### Action item
Below are lines of data, and only some are wanted. Please repeat exactly those from the line that has "middle dip: (154, 135)" through the line that has "pinky mcp: (187, 112)".

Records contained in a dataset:
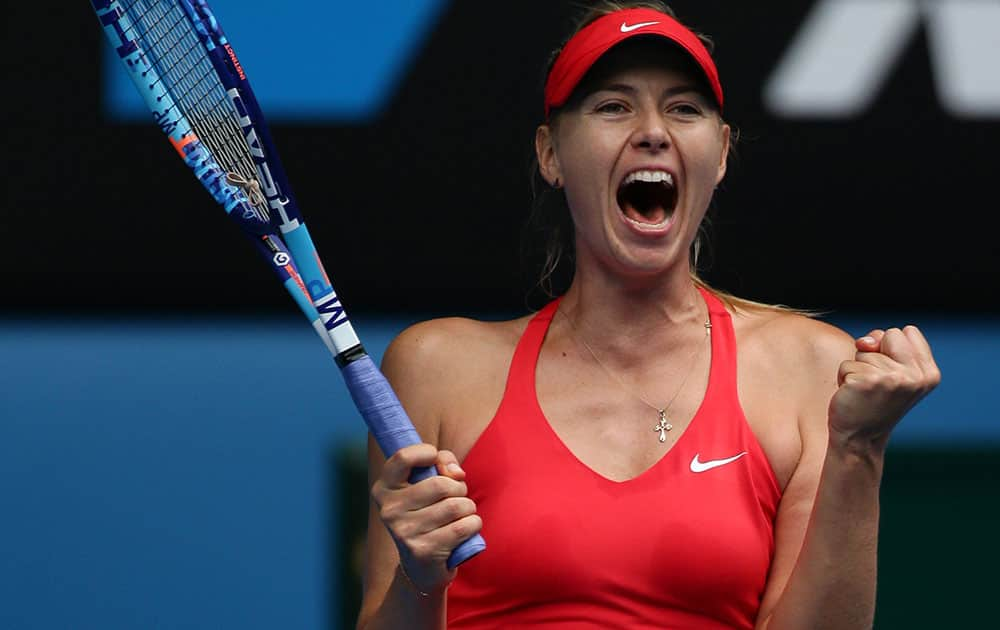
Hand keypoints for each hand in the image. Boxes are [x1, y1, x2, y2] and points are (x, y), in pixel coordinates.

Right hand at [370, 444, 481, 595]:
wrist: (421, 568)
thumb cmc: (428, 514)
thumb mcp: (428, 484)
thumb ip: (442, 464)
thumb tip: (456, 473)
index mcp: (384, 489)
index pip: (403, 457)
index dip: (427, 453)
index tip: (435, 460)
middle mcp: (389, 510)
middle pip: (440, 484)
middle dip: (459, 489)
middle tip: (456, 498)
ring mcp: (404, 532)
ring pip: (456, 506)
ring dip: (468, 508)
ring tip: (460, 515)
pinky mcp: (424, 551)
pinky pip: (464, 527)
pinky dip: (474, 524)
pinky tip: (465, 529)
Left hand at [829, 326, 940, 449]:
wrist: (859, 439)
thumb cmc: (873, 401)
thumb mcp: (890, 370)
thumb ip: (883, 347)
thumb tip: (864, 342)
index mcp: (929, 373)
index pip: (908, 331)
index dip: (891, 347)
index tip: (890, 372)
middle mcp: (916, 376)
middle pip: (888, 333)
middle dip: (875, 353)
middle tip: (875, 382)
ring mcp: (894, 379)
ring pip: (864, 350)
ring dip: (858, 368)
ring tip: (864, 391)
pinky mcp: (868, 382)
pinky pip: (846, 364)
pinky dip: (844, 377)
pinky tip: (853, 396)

...

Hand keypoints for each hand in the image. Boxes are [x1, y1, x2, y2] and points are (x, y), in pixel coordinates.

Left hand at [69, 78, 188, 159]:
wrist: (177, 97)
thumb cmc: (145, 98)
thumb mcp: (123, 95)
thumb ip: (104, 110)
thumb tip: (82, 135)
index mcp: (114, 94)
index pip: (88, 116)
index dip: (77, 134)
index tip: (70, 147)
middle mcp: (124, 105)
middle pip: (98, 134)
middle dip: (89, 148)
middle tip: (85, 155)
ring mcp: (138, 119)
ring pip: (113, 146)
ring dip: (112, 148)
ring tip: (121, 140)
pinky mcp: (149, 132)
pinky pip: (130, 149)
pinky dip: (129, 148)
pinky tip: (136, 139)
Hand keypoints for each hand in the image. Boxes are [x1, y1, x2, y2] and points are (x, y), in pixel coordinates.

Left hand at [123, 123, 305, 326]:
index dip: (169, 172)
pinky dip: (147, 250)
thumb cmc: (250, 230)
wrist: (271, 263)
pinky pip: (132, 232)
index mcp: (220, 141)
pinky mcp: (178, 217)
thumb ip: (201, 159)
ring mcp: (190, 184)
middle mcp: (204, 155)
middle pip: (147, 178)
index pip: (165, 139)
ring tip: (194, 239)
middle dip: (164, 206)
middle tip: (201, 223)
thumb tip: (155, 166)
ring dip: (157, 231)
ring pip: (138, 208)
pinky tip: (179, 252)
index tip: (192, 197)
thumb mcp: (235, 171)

...

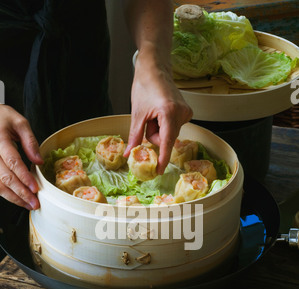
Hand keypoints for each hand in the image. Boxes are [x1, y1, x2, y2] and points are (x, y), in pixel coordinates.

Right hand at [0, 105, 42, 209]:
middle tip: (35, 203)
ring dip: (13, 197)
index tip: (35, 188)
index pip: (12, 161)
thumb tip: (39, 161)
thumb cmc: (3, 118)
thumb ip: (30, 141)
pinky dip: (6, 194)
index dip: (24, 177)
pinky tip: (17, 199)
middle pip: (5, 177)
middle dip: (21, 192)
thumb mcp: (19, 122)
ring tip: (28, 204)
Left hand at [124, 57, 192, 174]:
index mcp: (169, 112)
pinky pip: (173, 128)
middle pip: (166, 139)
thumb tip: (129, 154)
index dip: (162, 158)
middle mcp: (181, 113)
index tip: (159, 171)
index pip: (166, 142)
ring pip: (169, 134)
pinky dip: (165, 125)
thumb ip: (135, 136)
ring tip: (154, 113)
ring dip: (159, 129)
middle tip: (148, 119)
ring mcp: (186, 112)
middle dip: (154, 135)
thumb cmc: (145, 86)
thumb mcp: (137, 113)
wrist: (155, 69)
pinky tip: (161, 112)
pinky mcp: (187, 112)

### Task solution
middle dip: (154, 135)
thumb cmc: (145, 86)
thumb mcp: (137, 113)
wrist: (155, 69)
pinky tip: (161, 112)
pinky mcp: (187, 112)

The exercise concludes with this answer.